__WHAT THE TASK REQUIRES__.
Reproduce the records below character for character, from the line containing "order: Dipsacales" through the end of the records, including both of those lines.

════════

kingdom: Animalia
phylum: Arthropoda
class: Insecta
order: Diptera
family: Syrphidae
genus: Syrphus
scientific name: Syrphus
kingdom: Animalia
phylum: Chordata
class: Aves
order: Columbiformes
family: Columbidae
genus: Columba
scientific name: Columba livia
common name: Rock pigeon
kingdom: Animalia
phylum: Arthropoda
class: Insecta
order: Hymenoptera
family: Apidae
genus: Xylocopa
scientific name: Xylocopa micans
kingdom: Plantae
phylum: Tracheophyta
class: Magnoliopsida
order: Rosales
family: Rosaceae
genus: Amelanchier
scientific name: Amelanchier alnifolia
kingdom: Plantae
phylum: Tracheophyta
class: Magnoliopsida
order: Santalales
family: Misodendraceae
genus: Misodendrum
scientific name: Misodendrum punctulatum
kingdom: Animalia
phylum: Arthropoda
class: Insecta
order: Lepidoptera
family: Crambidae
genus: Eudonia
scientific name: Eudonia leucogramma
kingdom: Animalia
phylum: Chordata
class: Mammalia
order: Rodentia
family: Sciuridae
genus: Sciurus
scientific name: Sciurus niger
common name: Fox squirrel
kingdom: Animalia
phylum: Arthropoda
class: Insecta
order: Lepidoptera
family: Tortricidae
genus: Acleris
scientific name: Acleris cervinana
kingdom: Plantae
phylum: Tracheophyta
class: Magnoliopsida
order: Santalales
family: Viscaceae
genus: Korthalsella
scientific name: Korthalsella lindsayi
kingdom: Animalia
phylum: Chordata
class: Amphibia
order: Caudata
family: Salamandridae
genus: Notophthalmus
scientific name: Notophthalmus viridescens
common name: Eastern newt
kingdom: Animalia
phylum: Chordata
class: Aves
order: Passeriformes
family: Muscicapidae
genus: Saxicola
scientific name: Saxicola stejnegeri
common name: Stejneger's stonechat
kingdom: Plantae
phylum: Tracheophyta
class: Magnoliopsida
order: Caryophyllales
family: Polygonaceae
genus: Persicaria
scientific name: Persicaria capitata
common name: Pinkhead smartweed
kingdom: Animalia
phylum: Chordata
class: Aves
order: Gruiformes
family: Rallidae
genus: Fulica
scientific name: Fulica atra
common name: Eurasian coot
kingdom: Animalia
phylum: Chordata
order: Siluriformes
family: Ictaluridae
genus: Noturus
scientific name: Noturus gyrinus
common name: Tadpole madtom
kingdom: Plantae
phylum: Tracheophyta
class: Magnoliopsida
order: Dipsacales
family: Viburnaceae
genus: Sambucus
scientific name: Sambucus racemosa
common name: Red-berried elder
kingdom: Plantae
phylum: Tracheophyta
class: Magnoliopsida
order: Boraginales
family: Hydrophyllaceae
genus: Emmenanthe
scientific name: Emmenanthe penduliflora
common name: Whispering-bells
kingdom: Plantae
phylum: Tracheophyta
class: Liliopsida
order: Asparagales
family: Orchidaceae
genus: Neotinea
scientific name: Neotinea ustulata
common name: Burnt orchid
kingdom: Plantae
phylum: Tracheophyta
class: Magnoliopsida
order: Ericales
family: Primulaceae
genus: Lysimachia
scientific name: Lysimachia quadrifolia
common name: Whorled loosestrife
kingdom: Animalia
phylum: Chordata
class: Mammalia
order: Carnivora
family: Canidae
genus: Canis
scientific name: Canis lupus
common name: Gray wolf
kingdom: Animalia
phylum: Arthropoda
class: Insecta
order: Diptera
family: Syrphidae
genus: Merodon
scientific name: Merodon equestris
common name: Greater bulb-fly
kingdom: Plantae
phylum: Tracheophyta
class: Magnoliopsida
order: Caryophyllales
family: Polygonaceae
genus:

════════

__ANSWER TO THIS TASK__.
order: Dipsacales
family: Viburnaceae
genus: Sambucus
scientific name: Sambucus racemosa
common name: Red-berried elder
kingdom: Plantae
phylum: Tracheophyta
class: Magnoliopsida
order: Boraginales
family: Hydrophyllaceae
genus: Emmenanthe
scientific name: Emmenanthe penduliflora
common name: Whispering-bells
kingdom: Plantae
phylum: Tracheophyta
class: Liliopsida
order: Asparagales
family: Orchidaceae
genus: Neotinea
scientific name: Neotinea ustulata
common name: Burnt orchid
kingdom: Plantae
phylum: Tracheophyta
class: Magnoliopsida
order: Ericales
family: Primulaceae
genus: Lysimachia
scientific name: Lysimachia quadrifolia
common name: Whorled loosestrife
kingdom: Animalia
phylum: Chordata
class: Mammalia
order: Carnivora
family: Canidae
genus: Canis
scientific name: Canis lupus
common name: Gray wolf
kingdom: Animalia
phylum: Arthropoda
class: Insecta
order: Diptera
family: Syrphidae
genus: Merodon
scientific name: Merodon equestris
common name: Greater bulb-fly
kingdom: Plantae
phylum: Tracheophyta
class: Magnoliopsida
order: Caryophyllales
family: Polygonaceae
genus:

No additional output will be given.